Toda essa mobilização já mostra resultados políticos. Por iniciativa do Observatório, foi feito um documento que aponta todas as dificuldades que os pescadores e pescadoras artesanais têm enfrentado nos últimos anos e junto com ele há uma lista de reivindicações que foram endereçadas ao Ministério Publico, à Defensoria Pública da União, ao Consórcio do Nordeste e ao Congresso Nacional, o que ocasionou na inclusão dos pescadores e pescadoras artesanais como beneficiários do PL 873/2020, do senador Randolfe Rodrigues (Rede-AP), atual Lei 13.982/2020, que trata da ampliação do Auxílio Emergencial dado pelo governo.
Além do monitoramento, o grupo serve também para formar e tirar dúvidas dos pescadores e pescadoras artesanais. Vários produtos foram criados para cumprir com esses objetivos, como o programa “Pergunta de lá que a gente responde de cá”, feito a partir de perguntas enviadas pelos pescadores, via áudios de Whatsapp, com perguntas que são respondidas por especialistas da área da saúde e que são transformadas em áudios compartilhados pela mesma rede social, para esclarecer dúvidas. Os áudios também são disponibilizados na plataforma de podcast, Soundcloud. Uma cartilha com esclarecimentos também já foi produzida e divulgada pelo grupo, esclarecendo inclusive como realizar a pesca artesanal nesses tempos de pandemia. Todos os produtos estão disponibilizados no blog do Observatório que serve como um repositório dessas iniciativas.

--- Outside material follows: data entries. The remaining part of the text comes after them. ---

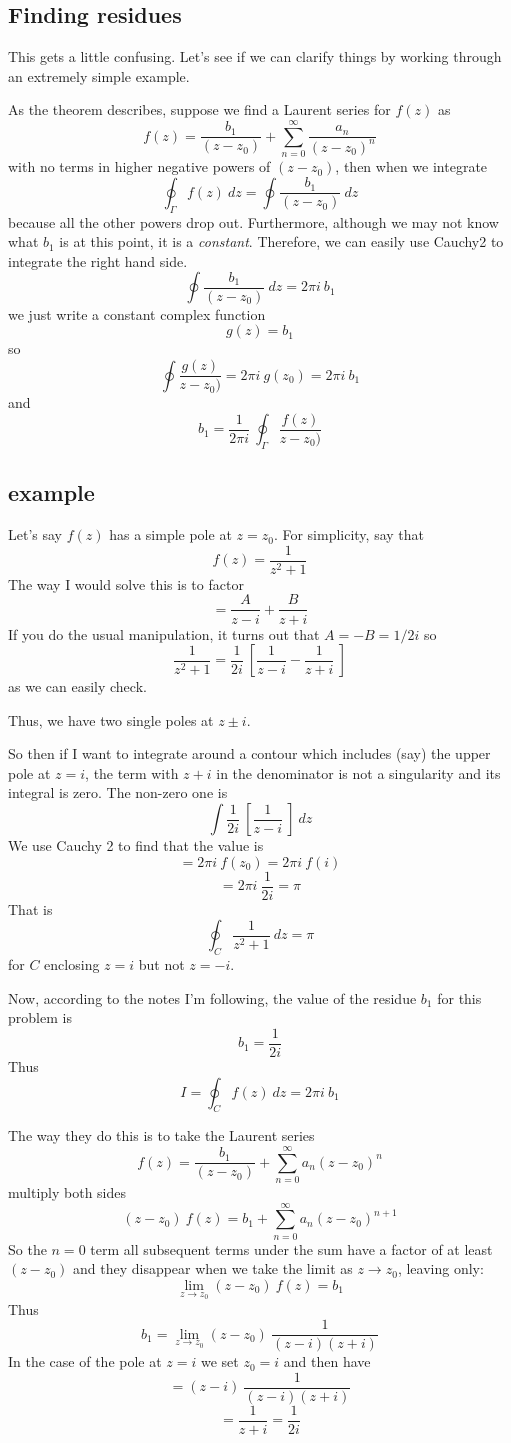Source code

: \documentclass[11pt, oneside]{article}   	%
\begin{document}
\subsection*{Finding residues}
This gets a little confusing.  Let's see if we can clarify things by working through an extremely simple example.  

As the theorem describes, suppose we find a Laurent series for $f(z)$ as
\[ f(z) = \frac{b_1}{(z-z_0)} + \sum_{n=0}^{\infty} \frac{a_n}{(z-z_0)^n} \]
with no terms in higher negative powers of $(z-z_0)$, then when we integrate
\[ \oint_{\Gamma}  f(z) \ dz = \oint \frac{b_1}{(z-z_0)} \ dz \]
because all the other powers drop out.
Furthermore, although we may not know what $b_1$ is at this point, it is a \emph{constant}.  Therefore, we can easily use Cauchy2 to integrate the right hand side.
 \[ \oint \frac{b_1}{(z-z_0)} \ dz = 2 \pi i \ b_1 \]
 we just write a constant complex function
 \[ g(z) = b_1 \]
 so 
 \[ \oint \frac{g(z)}{z-z_0)} = 2 \pi i \ g(z_0) = 2 \pi i \ b_1 \]
and
\[ b_1 = \frac{1}{2 \pi i} \ \oint_{\Gamma} \frac{f(z)}{z-z_0)} \]

\subsection*{example}
Let's say $f(z)$ has a simple pole at $z = z_0$.  For simplicity, say that 
\[ f(z) = \frac{1}{z^2 + 1} \]
The way I would solve this is to factor
\[ = \frac{A}{z - i} + \frac{B}{z + i} \]
If you do the usual manipulation, it turns out that $A = -B = 1/2i$ so
\[ \frac{1}{z^2 + 1}  = \frac{1}{2i} \ [ \frac{1}{z - i} - \frac{1}{z + i} \ ] \]
as we can easily check.

Thus, we have two single poles at $z \pm i$.  

So then if I want to integrate around a contour which includes (say) the upper pole at $z = i$, the term with $z + i$ in the denominator is not a singularity and its integral is zero.  The non-zero one is
\[ \int \frac{1}{2i} \ [ \frac{1}{z - i} \ ] \ dz \]
We use Cauchy 2 to find that the value is
\[ = 2 \pi i \ f(z_0) =  2 \pi i \ f(i) \]
\[ = 2 \pi i \ \frac{1}{2i} = \pi \]
That is
\[  \oint_C \frac{1}{z^2 + 1} \ dz = \pi \]
for $C$ enclosing $z=i$ but not $z = -i$.

Now, according to the notes I'm following, the value of the residue $b_1$ for this problem is 
\[ b_1 = \frac{1}{2i} \]
Thus
\[ I = \oint_C f(z) \ dz = 2 \pi i \ b_1 \]

The way they do this is to take the Laurent series
\[ f(z) = \frac{b_1}{(z-z_0)} + \sum_{n=0}^{\infty} a_n (z-z_0)^n \]
multiply both sides
\[ (z-z_0) \ f(z) = b_1 + \sum_{n=0}^{\infty} a_n (z-z_0)^{n+1} \]
So the $n=0$ term all subsequent terms under the sum have a factor of at least $(z - z_0)$ and they disappear when we take the limit as $z \rightarrow z_0$, leaving only:
\[ \lim_{z \rightarrow z_0} (z-z_0) \ f(z) = b_1 \]
Thus
\[ b_1 = \lim_{z \rightarrow z_0} (z-z_0) \ \frac{1}{(z - i)(z + i)} \]
In the case of the pole at $z = i$ we set $z_0 = i$ and then have
\[ = (z-i) \ \frac{1}{(z - i)(z + i)} \]
\[ = \frac{1}{z + i} = \frac{1}{2i} \]
\end{document}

Recentemente, o Observatório foi uma das primeiras experiências da América do Sul listadas pela FAO (Organização das Nações Unidas para Comida e Agricultura), no informe que tem o objetivo de divulgar informações e compartilhar experiências de exemplos de iniciativas de apoio à pesca em pequena escala durante a crise de Covid-19.
“Esse grupo é especial porque a gente ver todos interagirem. Tem vários atores: tem os pescadores do MPP, tem os pescadores da Confrem, tem gente das universidades e é bem interagido mesmo. É um grupo que a gente fica mais otimista, todo mundo junto trazendo os informes e procurando soluções. É dentro desse grupo que a gente está fazendo várias tarefas e buscando o melhor para conviver esses dias com essa pandemia que está aí no mundo”, comemora a pescadora e Secretária-executiva do MPP Nacional, Martilene Rodrigues.